“Would Mrs. Moore mind if you missed church, Eben?” asked Concha.
“She would be grieved,” grinned Eben. “You see, Lady Norton wasn’t there this morning, but she always comes in the evening, and the mater wants her to see my manly beauty.”
This remark, thought Teresa, showed a certain acuteness and humour; but all Concha’s contemporaries seemed to have these qualities, and yet, it meant so little, existed side by side with such an absence of serious emotion, such an ignoring of intellectual beauty, such a—such a—such an un-Platonic turn of mind. Probably every one in the sixteenth and seventeenth centuries—country parsons, grocers’ apprentices, aldermen, fine ladies—had only to take up a goose’s quill and write as they talked to produce the most exquisite prose: witness the translation of the Bible by a body of obscure, and (considering the fatuity of some of their mistranslations) half-witted, old divines. Perhaps the collective consciousness of humanity was silently capturing, one after the other, the outposts of the intelligence, so that some day we should all share in a flat and savourless communism of apprehension.
But then the English, as a whole, had lost the power of writing automatically fine prose ... oh, it was not worth bothering about!
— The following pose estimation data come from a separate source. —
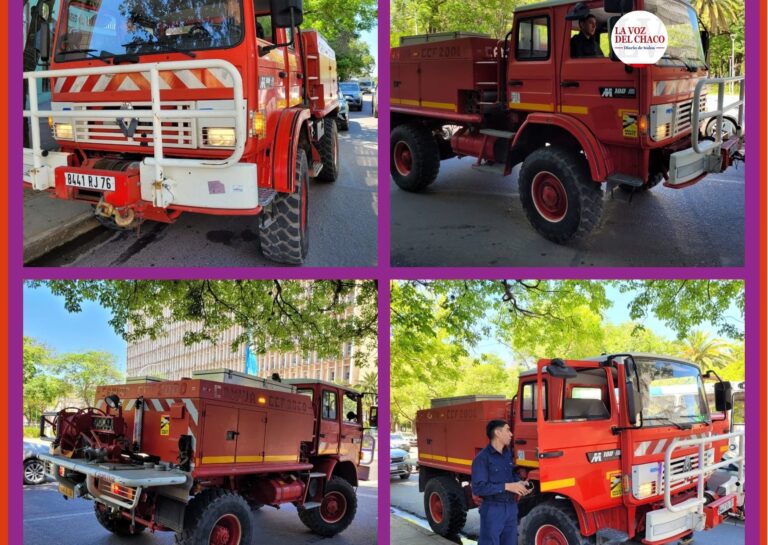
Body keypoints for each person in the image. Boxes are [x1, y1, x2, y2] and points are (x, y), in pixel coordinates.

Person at [471, 420, 531, 545]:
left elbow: (511, 475)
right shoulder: (482, 458)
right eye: (507, 430)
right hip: (493, 509)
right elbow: (479, 488)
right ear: (498, 433)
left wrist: (519, 483)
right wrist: (508, 486)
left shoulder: (507, 454)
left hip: (511, 508)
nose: (511, 434)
When they got out of the grounds of Plasencia, they broke up into couples and trios—Rory moving to one side of Concha, David, his back looking rather dogged, to the other. Arnold had forgotten his distaste for Eben in a heated discussion of the battle of Jutland. Teresa found herself walking with Guy.
To the right lay a field of stubble, ruddled with poppies, and to the right of that a little belt of trees. Teresa had long noticed how in autumn scarlet is the oriflamme of the spectrum; for round it the other colours rally at their gayest and most gallant. For instance, the dull red roofs of the cluster of barns to the right glowed like rubies, if one’s glance, before resting on them, travelled through the poppy-shot stubble; and, following the same route, her eye could detect autumnal tints in the belt of trees, which otherwise would have been imperceptible.
“How lovely poppies would be if they weren’t so ubiquitous,” said Guy. “I always think of poppies when I see all the Renoirs in the Rue de la Boétie in Paris—every second shop’s a picture dealer, and they all have at least two Renoirs in their window—dreams of beauty if there weren’t so many of ’em. And yet, I don’t know—that very exuberance, the feeling of an exquisite, delicate, yet unexigeant flower springing up in profusion in the lightest and poorest soil may be a quality of their charm.”
Teresa said nothing; but her brows slightly contracted.
Now they were walking past one of the few fields of barley that were still standing—all creamy and steaming ... oh, dear, that simile of Guy’s, in one of his poems, between a field of barley and a great bowl of some American patent cereal on a poster ... at any moment there might appear on the sky the gigantic, grinning face of the cereal-fiend, whose sole function was to grin with anticipative greed, and brandish a spoon on the point of being dipped into the foaming, smoking brew ... disgusting; and maddening that it should cling to her memory.
“Well, I suppose long ago the Danes and Saxons fought battles here; and the buried hatchet has turned the wild flowers red ... or does iron in the soil turn flowers blue?”